The advantages and disadvantages of alternative delivery channels are explored. Technical and epidemiological rationale are used to conclude that the best way to achieve universal coverage is to build universal provision through routine services, antenatal clinics (ANC) and the Expanded Programme on Immunization (EPI), as the primary method of delivery. Whilst these routine health system-based delivery channels will cover the majority, it is recognized that they should be complemented by other channels, EPI outreach, community based systems and/or Child Health Days/Weeks (CHD/W), with which to reach those who do not access these routine ANC and EPI services. The combination of these systems provides a ‘keep-up’ of sustained delivery of ITNs.

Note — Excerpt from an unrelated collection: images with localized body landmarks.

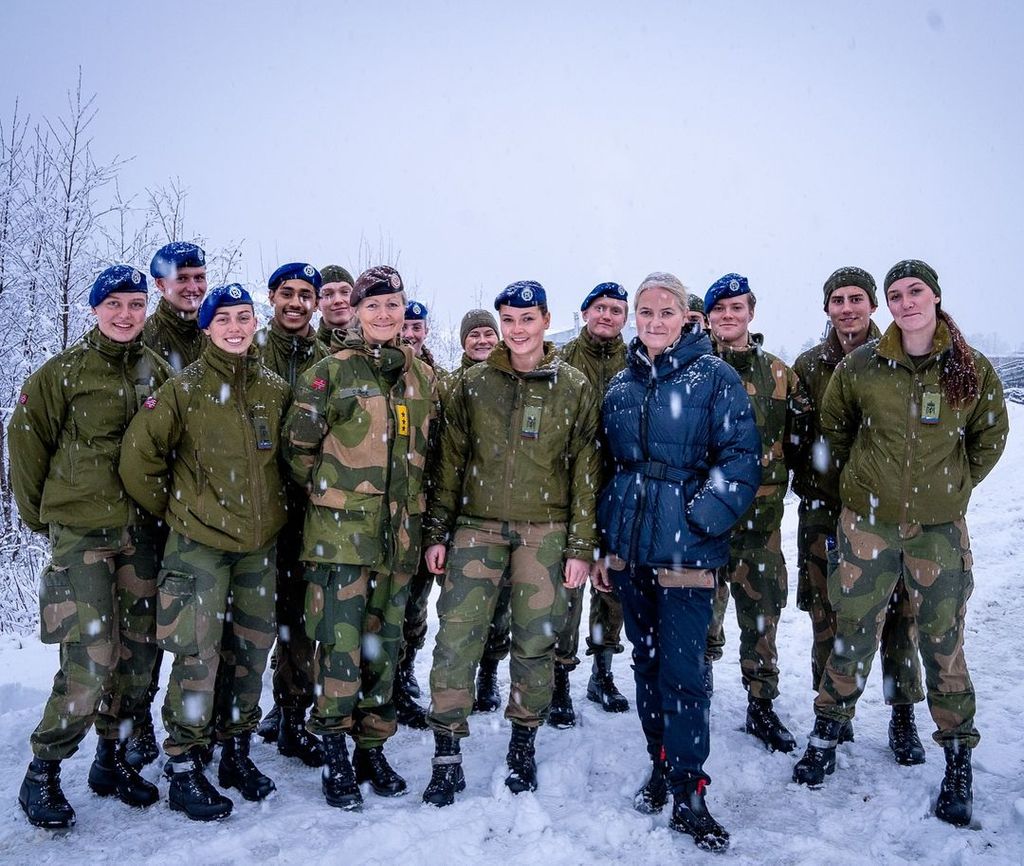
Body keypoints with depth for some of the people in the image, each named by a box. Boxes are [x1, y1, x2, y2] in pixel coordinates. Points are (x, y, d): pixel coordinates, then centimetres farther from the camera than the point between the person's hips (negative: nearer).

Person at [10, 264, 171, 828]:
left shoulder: (156, 372, 8)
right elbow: (27, 437, 2)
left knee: (137, 652, 9)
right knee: (92, 662, -9)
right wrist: (38, 512, 6)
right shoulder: (65, 370, -3)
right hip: (80, 532, -4)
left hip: (140, 530, 4)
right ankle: (41, 774, 12)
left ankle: (111, 759, 29)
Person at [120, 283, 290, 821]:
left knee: (251, 651, 12)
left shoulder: (276, 389, 5)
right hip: (199, 543, -4)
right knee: (198, 656, -3)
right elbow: (139, 456, -5)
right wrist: (171, 509, 2)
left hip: (260, 544, 4)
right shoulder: (185, 388, -7)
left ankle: (236, 752, 30)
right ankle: (184, 768, 14)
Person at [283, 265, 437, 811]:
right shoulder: (331, 371, -4)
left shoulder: (423, 377, 10)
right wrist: (331, 494, 2)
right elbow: (298, 446, -2)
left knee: (384, 643, 12)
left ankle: (372, 750, 28)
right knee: (340, 643, -3)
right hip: (339, 531, -4)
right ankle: (335, 757, 13)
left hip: (398, 533, 5)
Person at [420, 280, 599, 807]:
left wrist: (582, 545, -2)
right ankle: (446, 757, 9)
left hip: (544, 531, -1)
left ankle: (523, 744, 27)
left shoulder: (574, 388, 3)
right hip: (477, 526, 1)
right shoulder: (474, 383, 7)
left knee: (534, 642, 6)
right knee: (455, 638, -5)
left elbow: (586, 471, 2)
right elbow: (450, 461, 9)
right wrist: (437, 532, 5)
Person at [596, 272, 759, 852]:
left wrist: (702, 516, -18)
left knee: (682, 669, -4)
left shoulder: (714, 376, -4)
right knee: (646, 661, 14)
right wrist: (607, 544, 14)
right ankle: (661, 766, 31)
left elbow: (742, 455, -9)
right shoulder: (622, 386, 11)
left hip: (685, 549, -5)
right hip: (631, 547, 5)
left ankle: (687, 792, 11)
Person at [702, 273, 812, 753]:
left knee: (763, 608, 8)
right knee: (705, 602, 4)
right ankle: (701, 671, 29)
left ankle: (761, 706, 22)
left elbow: (798, 438, 20)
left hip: (761, 510, 2)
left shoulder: (778, 373, 9)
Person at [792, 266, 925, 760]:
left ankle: (903, 717, 21)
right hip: (825, 512, 1)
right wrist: (809, 489, -3)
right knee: (828, 615, 6)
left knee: (898, 613, 3)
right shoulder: (809, 366, 6)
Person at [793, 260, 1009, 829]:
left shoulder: (972, 368, -1)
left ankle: (958, 761, 23)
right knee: (855, 632, 7)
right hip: (868, 522, 0)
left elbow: (991, 434, 14)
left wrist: (957, 485, 10)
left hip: (940, 526, 0)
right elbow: (835, 426, 13)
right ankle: (827, 734, 26)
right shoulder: (861, 366, -3)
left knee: (943, 642, 6)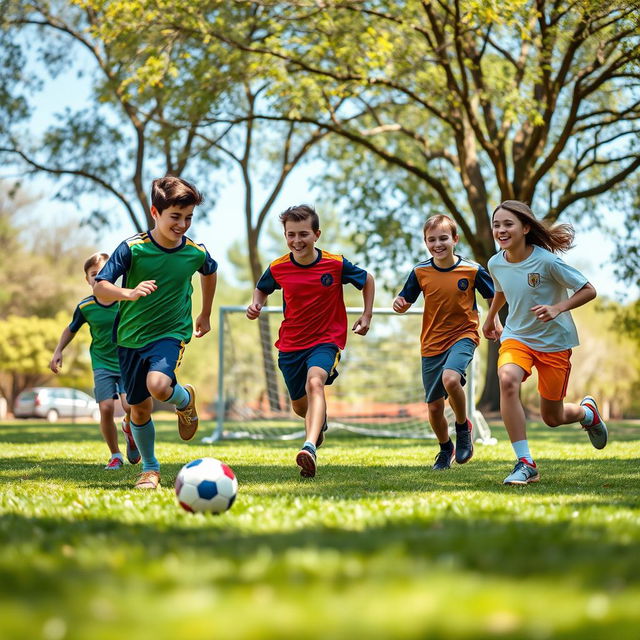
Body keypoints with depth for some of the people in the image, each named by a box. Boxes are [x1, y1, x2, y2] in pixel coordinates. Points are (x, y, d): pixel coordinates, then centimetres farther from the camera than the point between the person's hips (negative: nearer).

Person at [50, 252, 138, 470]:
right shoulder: (85, 307, -3)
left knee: (129, 406, -18)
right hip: (102, 364, 1)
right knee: (106, 408, -13)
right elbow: (71, 329, 15)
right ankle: (115, 455, 7)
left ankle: (129, 428, 20)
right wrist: (58, 351, 6)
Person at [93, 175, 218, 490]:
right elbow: (100, 287, -17)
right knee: (139, 408, 6)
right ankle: (149, 468, 27)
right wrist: (129, 293, -37)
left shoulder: (195, 253, -8)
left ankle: (185, 399, 7)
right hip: (131, 336, 1)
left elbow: (210, 272, 17)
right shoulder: (132, 248, -15)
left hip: (171, 332, -1)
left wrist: (205, 316, 23)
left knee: (158, 386, -29)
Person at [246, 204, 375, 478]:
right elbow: (261, 289, 15)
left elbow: (367, 280, 6)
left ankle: (310, 448, -46)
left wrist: (367, 316, -1)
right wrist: (256, 304, -7)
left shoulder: (336, 264, -12)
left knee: (314, 383, -33)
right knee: (299, 406, 16)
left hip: (326, 340, -4)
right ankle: (319, 421, 54)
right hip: (290, 344, 4)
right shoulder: (278, 268, -7)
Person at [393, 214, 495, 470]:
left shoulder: (472, 270, -8)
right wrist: (399, 304, -16)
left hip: (463, 335, -3)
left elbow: (494, 296, 6)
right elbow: (405, 302, 6)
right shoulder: (420, 272, -3)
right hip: (432, 343, 3)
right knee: (434, 406, 6)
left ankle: (463, 426, -3)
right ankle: (445, 448, 37)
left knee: (450, 379, -32)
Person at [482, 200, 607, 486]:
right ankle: (525, 464, -26)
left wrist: (557, 308, -29)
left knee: (552, 417, 6)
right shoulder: (496, 264, -6)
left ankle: (587, 411, 45)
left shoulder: (546, 261, -21)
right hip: (516, 336, 3)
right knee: (507, 380, -31)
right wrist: (490, 319, 34)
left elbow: (588, 291, -14)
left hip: (554, 341, -3)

Combined delivery of ITNs with immunization campaigns has recently provided an exciting opportunity for rapid scale-up of equitable ITN coverage as shown in a number of countries. Whilst recognizing the advantages of this channel as a quick-fix ‘catch-up’ delivery system, the disadvantages of the ‘transient’ coverage achieved are outlined as the reason that such campaigns are most useful as a complement to routine systems. In countries where routine systems are very weak, such as those in complex emergencies, campaigns may be the best way to deliver ITNs in the longer term, until health systems become stronger.

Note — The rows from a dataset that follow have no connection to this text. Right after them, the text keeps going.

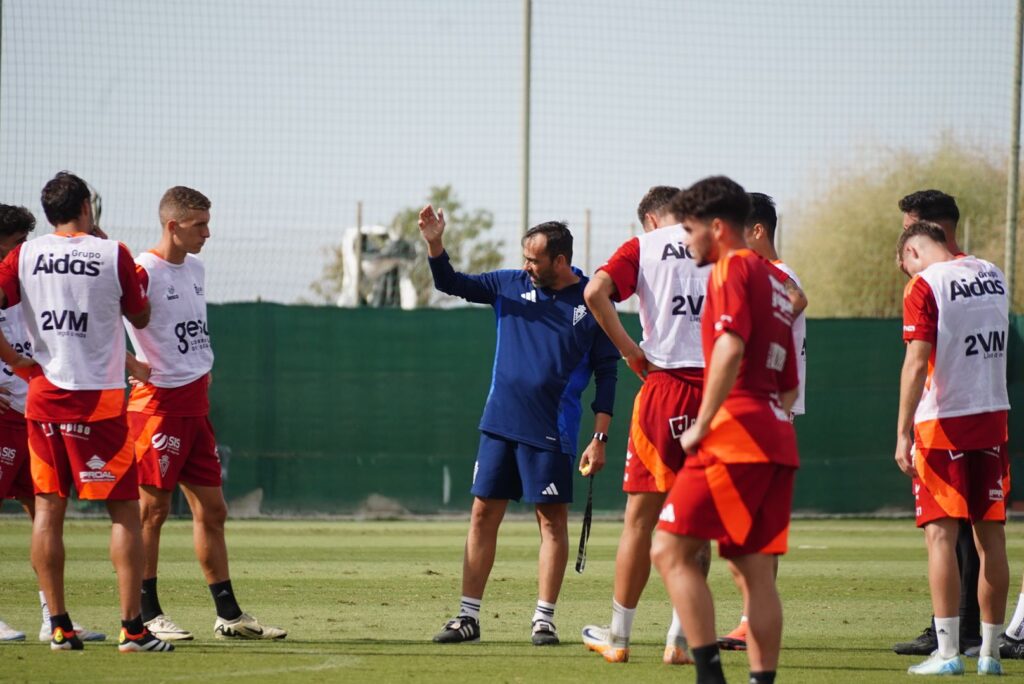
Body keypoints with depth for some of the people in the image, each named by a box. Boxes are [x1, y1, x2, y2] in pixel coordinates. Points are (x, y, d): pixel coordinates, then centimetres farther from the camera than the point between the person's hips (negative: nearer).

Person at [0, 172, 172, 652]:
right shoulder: (112, 254, -4)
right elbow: (141, 318, 9)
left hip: (43, 396, 3)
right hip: (99, 398, -3)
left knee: (48, 509, 8)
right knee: (124, 510, 2)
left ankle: (59, 626, 6)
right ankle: (132, 626, -5)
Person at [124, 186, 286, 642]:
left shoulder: (195, 270, 14)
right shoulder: (143, 272, -13)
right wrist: (130, 365, -19)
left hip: (195, 404, 9)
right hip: (158, 403, -9)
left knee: (211, 510, 9)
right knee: (153, 509, -4)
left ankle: (229, 616, 13)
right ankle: (147, 615, 2)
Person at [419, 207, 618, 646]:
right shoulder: (511, 285, 7)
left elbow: (606, 374, -2)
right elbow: (451, 283, 9)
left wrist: (600, 437, -7)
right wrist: (435, 243, -10)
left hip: (550, 431, -4)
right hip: (500, 424, 4)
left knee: (552, 520, -3)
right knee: (483, 515, 3)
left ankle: (544, 618, 2)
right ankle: (468, 616, 6)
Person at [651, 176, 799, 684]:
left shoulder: (733, 269, -4)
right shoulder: (773, 281, 24)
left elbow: (730, 347, -20)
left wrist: (703, 425, -15)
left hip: (736, 432, -9)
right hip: (777, 439, 9)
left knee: (670, 550, -9)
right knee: (754, 569, 8)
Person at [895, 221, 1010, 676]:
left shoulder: (924, 286, -9)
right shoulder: (992, 276, 10)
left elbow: (917, 362, -16)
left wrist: (903, 433, -16)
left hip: (943, 420, -6)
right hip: (993, 417, 6)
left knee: (941, 535, -6)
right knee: (991, 536, 7)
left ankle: (948, 652, -11)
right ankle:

(Re) treatment campaigns are proposed as a way of rapidly scaling-up coverage of ITNs in countries where there is relatively good coverage with mosquito nets.
Donors considering investing in one or other of these systems should consider giving long-term support for routine services, which are better able to address the challenge of providing continuous coverage to pregnant women and children under five years with ITNs. This kind of support may help substantially in the long-time priority of strengthening health systems.

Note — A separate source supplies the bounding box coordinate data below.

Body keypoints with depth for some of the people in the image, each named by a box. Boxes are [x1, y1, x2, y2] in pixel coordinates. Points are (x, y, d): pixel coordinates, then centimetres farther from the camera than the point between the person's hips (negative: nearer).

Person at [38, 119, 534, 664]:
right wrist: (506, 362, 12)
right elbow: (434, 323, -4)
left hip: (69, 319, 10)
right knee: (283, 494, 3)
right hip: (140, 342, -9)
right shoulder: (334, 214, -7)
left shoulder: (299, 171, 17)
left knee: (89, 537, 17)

The numbers of ITNs needed to cover the target population of pregnant women (25.6 million) and children under five years (109.7 million) at risk of malaria in Africa are calculated, using a mix of delivery channels. Cost data from previous studies on ITN programmes are used to estimate the funds needed to deliver this number of ITNs over a five year period. These estimates are simplistic and much more detailed costing is required to gain more accurate figures. However, using the methods and assumptions outlined in the report and taking into account the simplistic nature of our methods, we estimate that 312.3 million ITNs are required to deliver to the target group over a five year period through ANC, EPI and planned measles campaigns, at a cost of US$ 2.27 billion.
Paper prepared for the Global Malaria Programme, World Health Organization. 53 pp.